Delphi Works of Ford Madox Ford (Illustrated) (665 page)

But when Swinburne died — to our lasting shame — we did not even bury him in Westminster Abbey. To our lasting shame I say — for Swinburne was, without exception, the best-known Englishman in the world. I do not think that it was the trial of Wilde that alone brought this about. Two other factors conduced.

In the glorious ‘nineties Mr. John Lane and Mr. Elkin Mathews founded a romantic and wonderful publishing business. This was called the Bodley Head. It attracted all the young poets of the nest of singing birds that England then was. There never was such an excitement.

Little volumes of poems were published in limited editions, and forty, fifty or sixty pounds would be paid at auction for a single copy. There appeared to be no end to it, and then the end came. I do not know why Mr. Lane and Mr. Mathews parted: I do not know why the Bodley Head died down. No doubt the fate of Wilde had a great deal to do with it. Probably the public, with its singular and muddle-headed perspicacity, inseparably connected in its mind the idea of poetry with ideas of vice. I do not know. At any rate, all these glories died away as utterly as the radiance is said to vanish from the dying flying-fish.
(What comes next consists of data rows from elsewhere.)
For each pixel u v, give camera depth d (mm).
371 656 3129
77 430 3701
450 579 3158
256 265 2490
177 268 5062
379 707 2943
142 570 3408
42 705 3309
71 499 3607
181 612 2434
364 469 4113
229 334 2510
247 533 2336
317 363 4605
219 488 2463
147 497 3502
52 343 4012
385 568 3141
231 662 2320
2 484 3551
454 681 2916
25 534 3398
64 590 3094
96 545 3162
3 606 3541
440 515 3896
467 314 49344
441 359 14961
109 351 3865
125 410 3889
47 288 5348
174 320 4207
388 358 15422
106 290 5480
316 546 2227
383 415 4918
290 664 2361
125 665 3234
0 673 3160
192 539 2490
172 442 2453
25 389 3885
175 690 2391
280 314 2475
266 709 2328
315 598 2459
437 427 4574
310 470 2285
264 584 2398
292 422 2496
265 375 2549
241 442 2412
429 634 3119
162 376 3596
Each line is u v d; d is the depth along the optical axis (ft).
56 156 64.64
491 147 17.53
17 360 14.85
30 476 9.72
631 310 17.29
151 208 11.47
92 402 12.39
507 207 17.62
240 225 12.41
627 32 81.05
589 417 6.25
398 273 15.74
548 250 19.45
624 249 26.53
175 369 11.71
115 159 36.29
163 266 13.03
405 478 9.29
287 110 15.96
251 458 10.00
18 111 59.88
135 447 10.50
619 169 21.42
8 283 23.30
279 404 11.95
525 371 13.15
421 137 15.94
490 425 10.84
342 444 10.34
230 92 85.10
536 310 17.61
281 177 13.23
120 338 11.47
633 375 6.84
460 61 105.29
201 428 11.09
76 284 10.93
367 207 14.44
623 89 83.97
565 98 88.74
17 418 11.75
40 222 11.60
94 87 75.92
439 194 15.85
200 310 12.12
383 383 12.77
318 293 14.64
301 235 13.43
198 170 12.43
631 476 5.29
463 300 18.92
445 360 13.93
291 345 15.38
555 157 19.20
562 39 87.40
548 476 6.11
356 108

And then came the Boer War which appears to me like a chasm separating the new world from the old. Since that period the whole tone of England appears to me to have entirely changed, principles having died out of politics, even as the spirit of artistry has died out amongst the practitioners of the arts.

As it is in the political world, so in the artistic. I do not mean to say that the Pre-Raphaelites were any very great shakes. But they eared intensely about their work; they talked about it and about little else. They regarded themselves, indeed, as priests. And without some such beliefs, how can an artist be hardened to do good work? There is no being so solitary, there is no being with so little power of gauging where he stands in the estimation of the world.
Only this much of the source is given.